Shapiro kept the torch burning, putting on major Earth Day concerts on the National Mall in 2010 and 2015 (with assistance from Martin), the latter of which was done in partnership with Global Citizen (which is now organizing a major streaming campaign to raise funds for charity). This year, there was to be a star-studded 50th anniversary concert again on the National Mall, but COVID-19 has made it so that the A-list lineup wasn’t even announced.

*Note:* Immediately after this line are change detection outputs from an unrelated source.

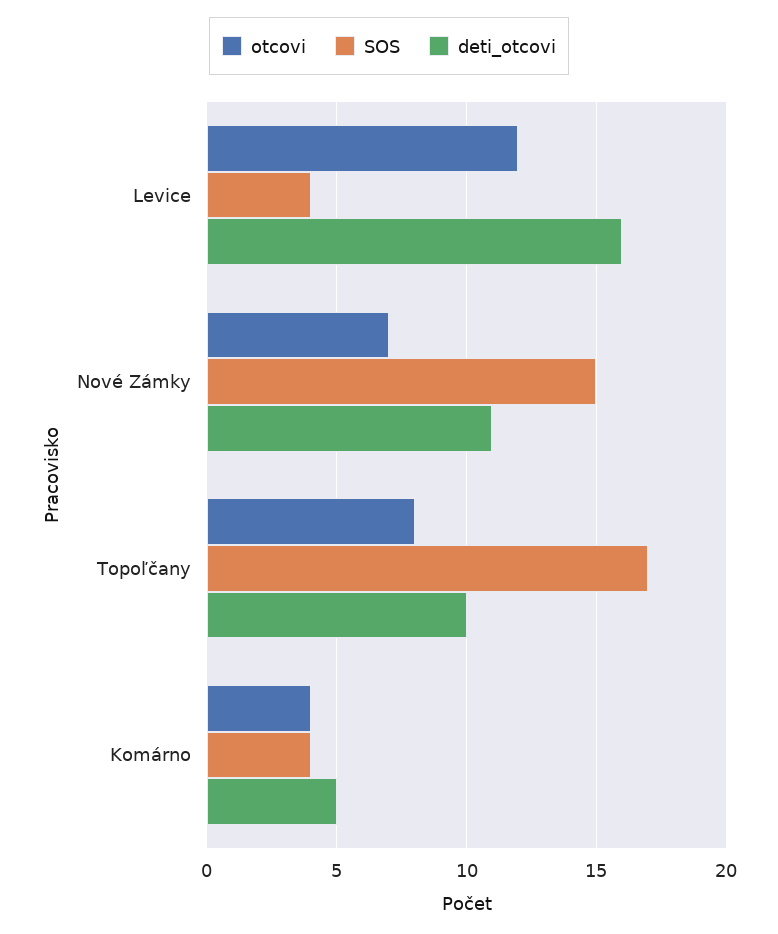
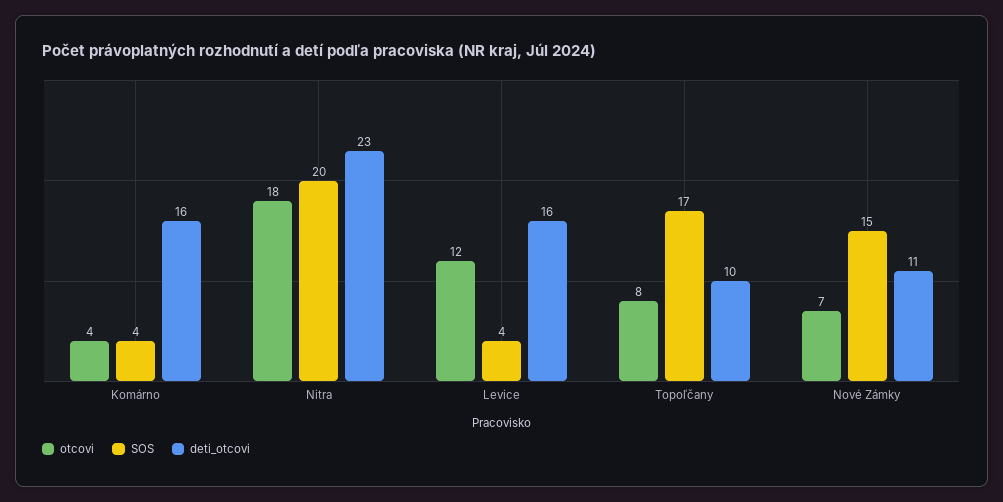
  {
    "otcovi": {
      "Levice": 12,
      "Nové Zámky": 7,
      "Topoľčany": 8,
-     "Komárno": 4
+     "Komárno": 4,
+     "Nitra": 18
    },
    "SOS": {
      "Levice": 4,
      "Nové Zámky": 15,
      "Topoľčany": 17,
-     "Komárno": 4
+     "Komárno": 4,
+     "Nitra": 20
    },
    "deti_otcovi": {
      "Levice": 16,
      "Nové Zámky": 11,
      "Topoľčany": 10,
-     "Komárno": 5
+     "Komárno": 16,
+     "Nitra": 23
    }
  }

That event is being replaced with a livestream titled Earth Day Live, running April 22-24, featuring Jack Johnson, Jason Mraz, Aimee Mann, Questlove, and Talib Kweli. Another event is now being planned prior to the presidential election in November, to keep the spirit of political advocacy, social action, and celebration of the environment that Earth Day encapsulates alive. 
“Earth Day has always been about humans’ relationships with the natural world, but also about our relationship with each other,” Michael Brune, executive director of the Sierra Club, the conservation organization founded by John Muir in 1892, said. “It has always asked: ‘How do we live our lives in ways that respect and celebrate nature and also recognize the ways we rely on each other?’ Given the COVID-19 is spreading around the world, the way we need each other has never been more timely or prescient. Earth day is changing this year, but it’s themes have remained consistent throughout all this time.”

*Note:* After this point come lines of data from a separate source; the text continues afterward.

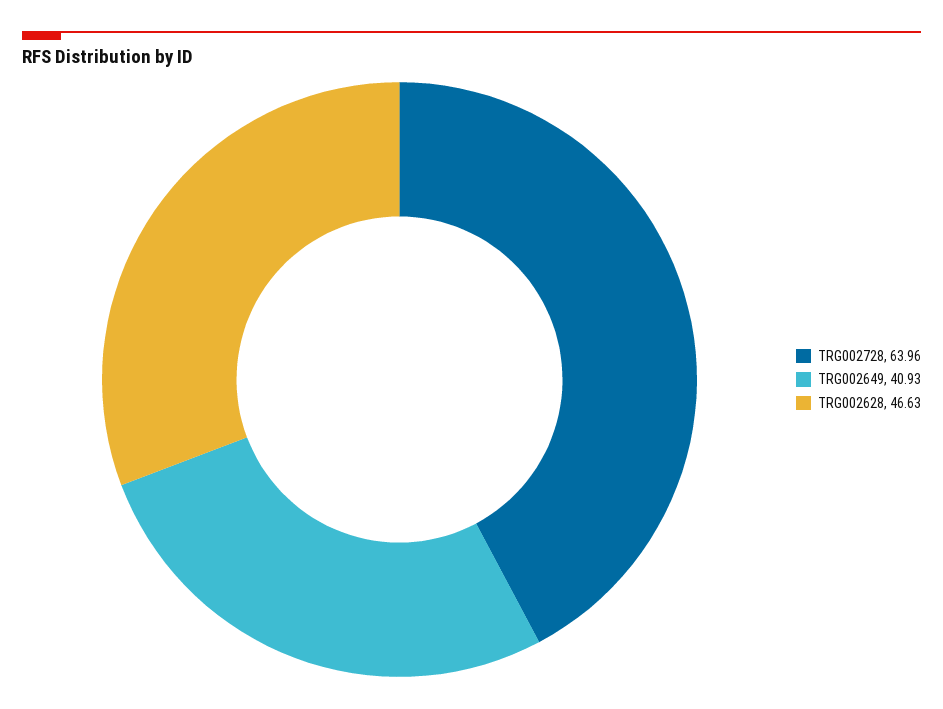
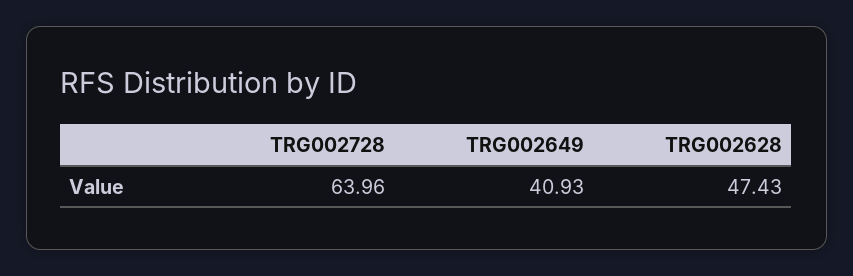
  {
    "TRG002728": 63.96,
    "TRG002649": 40.93,
-   "TRG002628": 46.63
+   "TRG002628": 47.43
  }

As the music industry sits in COVID-prompted stasis, now may be a good time to reflect and plan for when and how the business resumes (see Leadoff on Page 7). Whatever the future holds for the economy, our society, and the music industry after the pandemic, many agree artists and the concert industry, when it comes back, will play a central role in shaping public thought and action.
“We artists bring entertainment to the people, but beyond that … it is very important that the artist who feels responsibility, follows that, because not every artist is gonna feel that calling,” Ziggy Marley said. “I wish more artists would and that popular music would be of more benefit to society, because people memorize music and dance to it. It would definitely benefit the people if more artists promoted being aware of each other, caring for each other and the environment. Art is very important in society.”
But it’s not just artists leading the movement. “For me, the most important part of the Earth Day story, which was true at its birth and remains true today, is that individual action matters,” says Tia Nelson, daughter of Gaylord Nelson and managing director for climate at Outrider. “Just as Earth Day was successful beyond my father’s wildest dreams because the way youth and grown-ups responded to my father’s calls for action, I want people to feel a sense of agency and empowerment today.”
“We’re facing such enormous challenges, all of these actions matter,” Nelson continues. “Some matter more than others. … Today, in the context of COVID-19, the big question when we come out of this is ‘Do we have the resiliency to think about what we have to do differently to build a bright future? Are there other ways we have to do things – as individuals and as a society – that are more sustainable?’ Whether we can make meaning of this as we come out the crisis is an unanswered question, but I certainly hope so.”